Shelem
- Origin: Iran
- Alternative names: Rok, Roque, Rokm
- Type: Trick-taking
- Players: 2×2
- Cards: 52-card
- Deck: French
- Rank (high→low): A K Q J 10 9 8 7 6 5 4 3 2
- Chance: Low – moderate

Related games
- Rook, Whist

= Shelem =

Card game

Shelem (شلم Shělěm), also called Rok or similar, is an Iranian trick-taking card game with four players in two partnerships, bidding and competing against each other. Bidding and trump are declared in every hand by the bidding winner. Both the name and the point structure of this game are similar to the American game Rook, there being a possible connection between the two games. Though it isn't clear from which game it is derived.

==Etymology==
The word Shelem comes from the French word chelem (slam in English), as used in French since the 18th century for whist, and later bridge, which means winning all the tricks in the round. The term slam is used in trick-taking games such as Bridge, Spades and Whist.

==Rules==

Card-point values
| Rank | A | K | Q | J | 10 | 9 | 8 | 7 | 6 | 5 | 4 | 3 | 2 |
|---|---|---|---|---|---|---|---|---|---|---|---|---|---|
| Value | 10 | – |  |  | 10 | – |  |  |  | 5 | – |  |  |

Each player receives 12 cards in batches of 4. The remaining 4 cards form a widow, to be taken up by the player who makes a contract. Starting with eldest hand, the players bid (in multiples of 5) for the privilege of taking up the widow and making trumps. The minimum bid is 100, and there are 165 points in the game. A player who does not want to overbid the previous bid may pass, but cannot bid again later in the same round. The highest bidder becomes declarer, takes up the widow, and discards 4 cards face down to return to the original number of cards (12). The discarded pile becomes the declarer's team's first trick (including any points).

Declarer leads to the first trick. The suit of the card led becomes the trump suit. The remainder of the deal is played according to the standard trick-play rules as in Whist or Hokm. The cards discarded by the highest bidder count for declarer's party as in most comparable games, or for the winner of the last trick as in Rook.
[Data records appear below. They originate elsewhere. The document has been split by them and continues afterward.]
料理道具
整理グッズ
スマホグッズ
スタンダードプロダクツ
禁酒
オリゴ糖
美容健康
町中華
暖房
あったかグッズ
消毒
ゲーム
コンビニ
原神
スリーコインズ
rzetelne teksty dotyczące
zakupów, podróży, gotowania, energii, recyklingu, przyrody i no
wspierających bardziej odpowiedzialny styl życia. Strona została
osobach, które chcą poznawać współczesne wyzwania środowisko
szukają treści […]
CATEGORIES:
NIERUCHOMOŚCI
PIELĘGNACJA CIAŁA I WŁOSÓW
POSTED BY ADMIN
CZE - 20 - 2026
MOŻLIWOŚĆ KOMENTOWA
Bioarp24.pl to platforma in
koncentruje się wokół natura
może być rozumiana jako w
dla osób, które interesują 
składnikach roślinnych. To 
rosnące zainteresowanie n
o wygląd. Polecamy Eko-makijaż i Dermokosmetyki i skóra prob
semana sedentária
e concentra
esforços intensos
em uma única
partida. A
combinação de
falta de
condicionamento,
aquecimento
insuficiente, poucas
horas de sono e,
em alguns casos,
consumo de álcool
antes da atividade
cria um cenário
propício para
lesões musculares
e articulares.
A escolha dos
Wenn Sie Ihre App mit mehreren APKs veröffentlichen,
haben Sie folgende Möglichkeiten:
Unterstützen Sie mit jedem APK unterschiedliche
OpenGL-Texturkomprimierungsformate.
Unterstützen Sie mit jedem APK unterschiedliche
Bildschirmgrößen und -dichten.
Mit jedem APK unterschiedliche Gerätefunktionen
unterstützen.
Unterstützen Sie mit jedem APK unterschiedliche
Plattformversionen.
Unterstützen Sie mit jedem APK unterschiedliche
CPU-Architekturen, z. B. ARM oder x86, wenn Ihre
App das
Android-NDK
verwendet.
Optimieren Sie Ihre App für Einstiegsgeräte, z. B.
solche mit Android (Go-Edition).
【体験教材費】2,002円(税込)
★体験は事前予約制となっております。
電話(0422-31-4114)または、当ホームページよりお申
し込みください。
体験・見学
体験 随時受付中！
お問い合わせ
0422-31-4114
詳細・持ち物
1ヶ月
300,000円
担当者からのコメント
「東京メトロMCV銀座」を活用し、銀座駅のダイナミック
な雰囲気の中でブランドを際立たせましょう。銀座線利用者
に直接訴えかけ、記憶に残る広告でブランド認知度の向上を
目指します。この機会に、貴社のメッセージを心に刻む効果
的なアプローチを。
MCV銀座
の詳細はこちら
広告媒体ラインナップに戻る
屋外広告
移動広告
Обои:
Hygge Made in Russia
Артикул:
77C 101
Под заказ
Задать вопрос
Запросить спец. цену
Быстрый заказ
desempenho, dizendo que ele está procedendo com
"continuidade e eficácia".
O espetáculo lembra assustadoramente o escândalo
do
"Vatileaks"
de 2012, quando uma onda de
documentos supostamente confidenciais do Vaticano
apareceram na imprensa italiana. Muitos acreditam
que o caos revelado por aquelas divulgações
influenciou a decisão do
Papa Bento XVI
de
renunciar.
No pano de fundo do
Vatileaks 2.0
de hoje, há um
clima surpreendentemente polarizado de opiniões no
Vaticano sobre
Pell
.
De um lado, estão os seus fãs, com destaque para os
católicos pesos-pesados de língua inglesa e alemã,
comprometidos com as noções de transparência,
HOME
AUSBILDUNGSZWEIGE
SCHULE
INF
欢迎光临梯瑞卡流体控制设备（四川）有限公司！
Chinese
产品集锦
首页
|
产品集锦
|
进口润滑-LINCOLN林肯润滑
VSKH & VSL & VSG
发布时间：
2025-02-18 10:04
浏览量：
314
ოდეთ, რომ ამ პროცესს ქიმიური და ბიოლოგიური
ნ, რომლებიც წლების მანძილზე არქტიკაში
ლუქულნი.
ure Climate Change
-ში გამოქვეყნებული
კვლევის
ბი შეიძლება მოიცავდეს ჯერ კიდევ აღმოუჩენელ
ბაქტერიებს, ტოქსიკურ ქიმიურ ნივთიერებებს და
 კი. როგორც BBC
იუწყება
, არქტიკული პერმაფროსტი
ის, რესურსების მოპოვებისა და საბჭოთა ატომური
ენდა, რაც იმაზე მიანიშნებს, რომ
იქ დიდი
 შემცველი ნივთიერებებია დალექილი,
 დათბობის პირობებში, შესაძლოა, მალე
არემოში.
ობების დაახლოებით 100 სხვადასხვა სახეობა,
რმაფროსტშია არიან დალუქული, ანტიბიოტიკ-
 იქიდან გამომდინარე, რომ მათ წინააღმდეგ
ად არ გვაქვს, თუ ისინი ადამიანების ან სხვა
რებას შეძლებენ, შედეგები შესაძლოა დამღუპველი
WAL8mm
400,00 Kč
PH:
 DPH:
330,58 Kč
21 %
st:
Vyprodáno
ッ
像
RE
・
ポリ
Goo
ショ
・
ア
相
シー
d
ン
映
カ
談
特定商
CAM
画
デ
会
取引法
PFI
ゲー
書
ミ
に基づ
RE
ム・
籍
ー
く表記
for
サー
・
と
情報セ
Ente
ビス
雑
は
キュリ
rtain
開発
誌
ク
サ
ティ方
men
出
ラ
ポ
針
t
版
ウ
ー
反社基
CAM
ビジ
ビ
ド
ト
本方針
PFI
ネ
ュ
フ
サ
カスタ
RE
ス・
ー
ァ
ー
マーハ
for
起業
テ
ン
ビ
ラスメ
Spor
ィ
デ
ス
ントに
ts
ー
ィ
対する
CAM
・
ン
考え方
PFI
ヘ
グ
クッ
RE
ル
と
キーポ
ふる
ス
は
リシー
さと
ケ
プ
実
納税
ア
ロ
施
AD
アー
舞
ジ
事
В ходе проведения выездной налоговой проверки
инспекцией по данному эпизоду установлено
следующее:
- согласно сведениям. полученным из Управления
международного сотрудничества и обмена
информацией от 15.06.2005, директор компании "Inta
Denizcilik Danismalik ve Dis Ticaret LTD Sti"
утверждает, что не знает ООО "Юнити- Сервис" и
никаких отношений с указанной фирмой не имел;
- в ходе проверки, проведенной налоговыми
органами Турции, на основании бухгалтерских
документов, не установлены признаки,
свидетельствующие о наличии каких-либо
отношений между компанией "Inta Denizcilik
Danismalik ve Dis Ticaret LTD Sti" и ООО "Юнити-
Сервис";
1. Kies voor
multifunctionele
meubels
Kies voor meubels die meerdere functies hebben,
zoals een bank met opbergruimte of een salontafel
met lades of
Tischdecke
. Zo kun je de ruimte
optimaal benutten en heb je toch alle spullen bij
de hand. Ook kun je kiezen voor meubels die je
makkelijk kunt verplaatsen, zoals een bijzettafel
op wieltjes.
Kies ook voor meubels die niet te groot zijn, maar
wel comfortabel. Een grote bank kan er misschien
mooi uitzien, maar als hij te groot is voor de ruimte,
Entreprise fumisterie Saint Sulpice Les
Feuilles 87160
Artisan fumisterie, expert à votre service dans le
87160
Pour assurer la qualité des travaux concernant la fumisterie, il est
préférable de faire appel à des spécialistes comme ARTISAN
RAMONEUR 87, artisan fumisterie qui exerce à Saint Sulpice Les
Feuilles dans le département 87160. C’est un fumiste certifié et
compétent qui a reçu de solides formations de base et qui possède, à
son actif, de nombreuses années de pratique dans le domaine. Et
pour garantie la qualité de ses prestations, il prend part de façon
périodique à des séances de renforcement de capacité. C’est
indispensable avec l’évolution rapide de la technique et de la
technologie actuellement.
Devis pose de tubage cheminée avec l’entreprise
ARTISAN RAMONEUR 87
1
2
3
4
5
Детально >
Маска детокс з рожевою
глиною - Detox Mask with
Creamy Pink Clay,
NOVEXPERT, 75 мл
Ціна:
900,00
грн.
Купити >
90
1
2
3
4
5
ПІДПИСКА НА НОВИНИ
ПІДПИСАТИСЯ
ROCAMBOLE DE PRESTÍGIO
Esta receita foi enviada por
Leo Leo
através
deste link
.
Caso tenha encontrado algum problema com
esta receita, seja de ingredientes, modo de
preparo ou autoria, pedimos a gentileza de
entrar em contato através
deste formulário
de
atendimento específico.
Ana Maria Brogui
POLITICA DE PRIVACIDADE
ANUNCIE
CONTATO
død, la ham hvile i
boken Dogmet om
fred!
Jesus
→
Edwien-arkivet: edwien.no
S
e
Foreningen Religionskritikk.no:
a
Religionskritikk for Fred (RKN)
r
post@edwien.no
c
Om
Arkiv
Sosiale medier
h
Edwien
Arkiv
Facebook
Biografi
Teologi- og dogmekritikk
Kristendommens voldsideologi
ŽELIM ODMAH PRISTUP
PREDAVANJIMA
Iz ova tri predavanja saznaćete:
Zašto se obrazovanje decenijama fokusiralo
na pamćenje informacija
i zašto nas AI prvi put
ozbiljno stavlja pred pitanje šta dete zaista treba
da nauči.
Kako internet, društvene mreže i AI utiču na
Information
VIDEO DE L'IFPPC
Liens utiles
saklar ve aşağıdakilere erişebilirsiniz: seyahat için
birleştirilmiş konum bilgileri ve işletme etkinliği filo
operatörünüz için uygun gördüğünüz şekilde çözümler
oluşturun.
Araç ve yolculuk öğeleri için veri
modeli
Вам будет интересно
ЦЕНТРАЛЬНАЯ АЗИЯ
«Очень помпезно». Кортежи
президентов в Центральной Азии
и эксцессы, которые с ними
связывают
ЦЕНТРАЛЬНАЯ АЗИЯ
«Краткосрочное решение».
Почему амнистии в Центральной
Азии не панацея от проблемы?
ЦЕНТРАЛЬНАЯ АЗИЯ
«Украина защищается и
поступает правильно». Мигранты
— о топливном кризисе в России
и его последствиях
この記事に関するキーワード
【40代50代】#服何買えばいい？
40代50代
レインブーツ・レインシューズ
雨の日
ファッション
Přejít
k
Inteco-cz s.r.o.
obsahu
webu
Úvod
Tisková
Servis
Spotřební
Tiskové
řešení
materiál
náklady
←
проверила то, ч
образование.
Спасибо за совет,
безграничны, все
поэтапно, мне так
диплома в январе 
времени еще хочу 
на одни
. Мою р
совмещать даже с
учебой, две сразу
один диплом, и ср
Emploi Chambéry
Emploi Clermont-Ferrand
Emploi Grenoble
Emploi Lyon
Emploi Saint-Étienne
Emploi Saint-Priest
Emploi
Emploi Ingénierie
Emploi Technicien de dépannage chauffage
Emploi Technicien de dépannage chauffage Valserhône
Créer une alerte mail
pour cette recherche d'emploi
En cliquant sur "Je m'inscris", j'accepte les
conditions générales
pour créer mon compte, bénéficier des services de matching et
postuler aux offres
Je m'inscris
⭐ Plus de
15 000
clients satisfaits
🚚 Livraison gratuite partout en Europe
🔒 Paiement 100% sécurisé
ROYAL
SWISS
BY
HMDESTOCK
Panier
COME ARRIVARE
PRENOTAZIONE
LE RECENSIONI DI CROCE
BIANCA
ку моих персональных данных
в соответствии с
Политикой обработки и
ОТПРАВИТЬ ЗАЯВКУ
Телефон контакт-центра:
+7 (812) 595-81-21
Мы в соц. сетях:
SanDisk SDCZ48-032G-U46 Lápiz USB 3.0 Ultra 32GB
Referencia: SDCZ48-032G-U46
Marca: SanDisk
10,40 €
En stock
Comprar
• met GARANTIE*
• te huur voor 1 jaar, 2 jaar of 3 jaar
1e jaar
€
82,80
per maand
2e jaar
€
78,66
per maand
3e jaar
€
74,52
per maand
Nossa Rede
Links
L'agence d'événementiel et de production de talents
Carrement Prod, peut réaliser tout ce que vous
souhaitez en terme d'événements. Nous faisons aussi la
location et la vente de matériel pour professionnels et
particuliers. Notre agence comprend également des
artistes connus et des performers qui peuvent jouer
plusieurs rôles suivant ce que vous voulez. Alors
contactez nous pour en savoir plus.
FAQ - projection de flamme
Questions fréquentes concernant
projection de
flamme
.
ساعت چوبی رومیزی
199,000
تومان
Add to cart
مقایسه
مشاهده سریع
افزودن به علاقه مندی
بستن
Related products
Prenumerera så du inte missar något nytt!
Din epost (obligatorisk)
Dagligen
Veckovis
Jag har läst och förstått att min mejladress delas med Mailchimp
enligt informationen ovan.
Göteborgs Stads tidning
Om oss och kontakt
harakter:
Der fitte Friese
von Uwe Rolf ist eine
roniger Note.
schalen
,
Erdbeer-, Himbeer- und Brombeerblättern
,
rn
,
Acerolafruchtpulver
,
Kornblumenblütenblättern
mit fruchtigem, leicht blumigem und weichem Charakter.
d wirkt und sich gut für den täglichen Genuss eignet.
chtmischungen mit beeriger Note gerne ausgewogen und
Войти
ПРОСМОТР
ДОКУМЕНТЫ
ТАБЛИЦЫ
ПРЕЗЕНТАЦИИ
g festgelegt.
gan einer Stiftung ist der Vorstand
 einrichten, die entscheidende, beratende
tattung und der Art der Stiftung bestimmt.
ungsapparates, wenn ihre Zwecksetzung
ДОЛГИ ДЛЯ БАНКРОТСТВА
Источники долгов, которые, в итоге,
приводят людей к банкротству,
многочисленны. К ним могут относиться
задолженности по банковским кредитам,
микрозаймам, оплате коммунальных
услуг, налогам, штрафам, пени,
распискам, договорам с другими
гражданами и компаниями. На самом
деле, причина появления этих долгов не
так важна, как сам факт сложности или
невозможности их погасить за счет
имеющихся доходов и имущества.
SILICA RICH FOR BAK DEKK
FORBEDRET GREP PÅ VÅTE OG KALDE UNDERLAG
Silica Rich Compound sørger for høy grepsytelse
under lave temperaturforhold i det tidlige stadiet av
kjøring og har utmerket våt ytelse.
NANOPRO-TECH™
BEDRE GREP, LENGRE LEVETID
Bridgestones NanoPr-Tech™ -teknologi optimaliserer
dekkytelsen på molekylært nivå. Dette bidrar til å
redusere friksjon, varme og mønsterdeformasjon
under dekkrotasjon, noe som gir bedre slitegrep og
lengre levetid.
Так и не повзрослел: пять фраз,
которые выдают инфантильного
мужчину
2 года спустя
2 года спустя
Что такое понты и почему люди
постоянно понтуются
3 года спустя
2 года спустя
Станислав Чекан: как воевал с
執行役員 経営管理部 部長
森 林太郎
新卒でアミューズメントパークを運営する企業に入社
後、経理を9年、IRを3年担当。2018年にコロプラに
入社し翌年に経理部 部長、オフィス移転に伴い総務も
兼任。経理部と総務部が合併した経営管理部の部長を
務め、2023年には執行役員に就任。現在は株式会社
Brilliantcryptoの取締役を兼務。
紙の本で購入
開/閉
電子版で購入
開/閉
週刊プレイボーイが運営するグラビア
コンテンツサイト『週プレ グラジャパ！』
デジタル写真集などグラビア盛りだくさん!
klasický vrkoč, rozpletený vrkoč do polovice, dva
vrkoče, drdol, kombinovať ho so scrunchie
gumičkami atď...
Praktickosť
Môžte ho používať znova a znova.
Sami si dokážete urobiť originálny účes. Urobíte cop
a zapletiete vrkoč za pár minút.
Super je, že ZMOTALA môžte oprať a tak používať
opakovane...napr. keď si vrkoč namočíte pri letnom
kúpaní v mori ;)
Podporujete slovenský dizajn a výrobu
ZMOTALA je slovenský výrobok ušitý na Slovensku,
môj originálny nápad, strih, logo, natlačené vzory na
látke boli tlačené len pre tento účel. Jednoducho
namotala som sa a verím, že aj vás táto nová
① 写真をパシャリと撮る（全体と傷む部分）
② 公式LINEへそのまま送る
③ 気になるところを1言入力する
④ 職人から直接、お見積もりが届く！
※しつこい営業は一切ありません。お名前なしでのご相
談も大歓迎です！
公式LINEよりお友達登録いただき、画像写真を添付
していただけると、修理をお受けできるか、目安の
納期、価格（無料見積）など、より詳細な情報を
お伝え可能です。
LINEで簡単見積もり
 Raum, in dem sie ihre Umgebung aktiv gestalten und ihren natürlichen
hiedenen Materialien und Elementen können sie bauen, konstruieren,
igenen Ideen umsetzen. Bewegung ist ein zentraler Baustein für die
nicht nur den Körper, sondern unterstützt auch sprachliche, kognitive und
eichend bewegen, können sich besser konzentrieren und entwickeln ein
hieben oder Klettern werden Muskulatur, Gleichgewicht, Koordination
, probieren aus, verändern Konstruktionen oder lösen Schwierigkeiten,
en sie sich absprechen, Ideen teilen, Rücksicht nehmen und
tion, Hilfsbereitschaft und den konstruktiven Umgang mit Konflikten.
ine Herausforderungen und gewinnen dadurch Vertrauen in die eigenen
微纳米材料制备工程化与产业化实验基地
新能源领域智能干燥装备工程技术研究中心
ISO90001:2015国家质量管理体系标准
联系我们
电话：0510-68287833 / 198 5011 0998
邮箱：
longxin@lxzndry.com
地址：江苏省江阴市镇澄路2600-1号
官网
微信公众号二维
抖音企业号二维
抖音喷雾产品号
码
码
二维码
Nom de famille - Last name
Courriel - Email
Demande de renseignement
Each party makes the card-points in tricks won plus 5 points for every trick. If declarer's party is successful, they score what they made, or 330 points (or what they bid multiplied by 2, in another variant of the game) if they win all tricks (i.e., achieve a shelem or slam). If they are not successful, they lose what they bid, doubled if they make less than their opponents (or less than half of what they bid, in some variants). The opponents always score precisely what they made. There's no penalty for scoring points above the bid amount. In the shelem/slam case, the other form of scoring is that the declarer's party score what they bid, and the opponent lose exactly the same points.

==Variations==
- Instead of declaring trumps with the first card played, declarer may also choose one of the following modes of play:
  - In the Nares variation, the hierarchy of cards in trick-play is reversed and there are no trumps
  - Ace-Nares is like Nares, but the aces are still the highest cards in trick-play.
  - Sarres: Sarres is plays like the normal game, ace down to 2 except that there is no ruling card in this game.
- The aces may be worth 15 card-points each, resulting in a total 185 points in the game.

==Glossary==
- Seesawing (Arreh keshi) - the situation when no bidding suit remains except in the declarer's hand and the declarer's mate is holding and playing another winning suit from high to low, helping the declarer get rid of his holes.
- Khâli kardan - the situation were the claiming team cannot succeed to get their bid value.
- Hole - a suit (or sometimes suits) that are the declarer's weak points.
- Hole-Free - when the declarer has no weakness in his hand, his hand is called hole-free.
- Molali Koor - literally means Blind Clergy Ali's hand. It is a hand that Shelems no matter what the teammate has. This hand is hole-free and usually happens a couple of times in a 1200-point tournament.
- Jozve Khaan - literally means booklet reader and refers to players who have read the booklet of Shelem.
- Poisson distribution of hands - refers to equally distributed hands by means of their power.
- Zamin - literally means ground. The initial four cards that are set aside by the dealer.
- NaderShelem - term given to the situation when the "hakem" forgets his "hokm".
- Chagh Kardan (khorak) - to play a card that has a point: 5, 10 or ace.
- Daste Panke - literally means fan hand. Term given to a hand that is so good (or bad) that it wins (loses) the round even if you randomly play the cards (which would happen if a fan is blowing at the cards instead of a player playing the hand).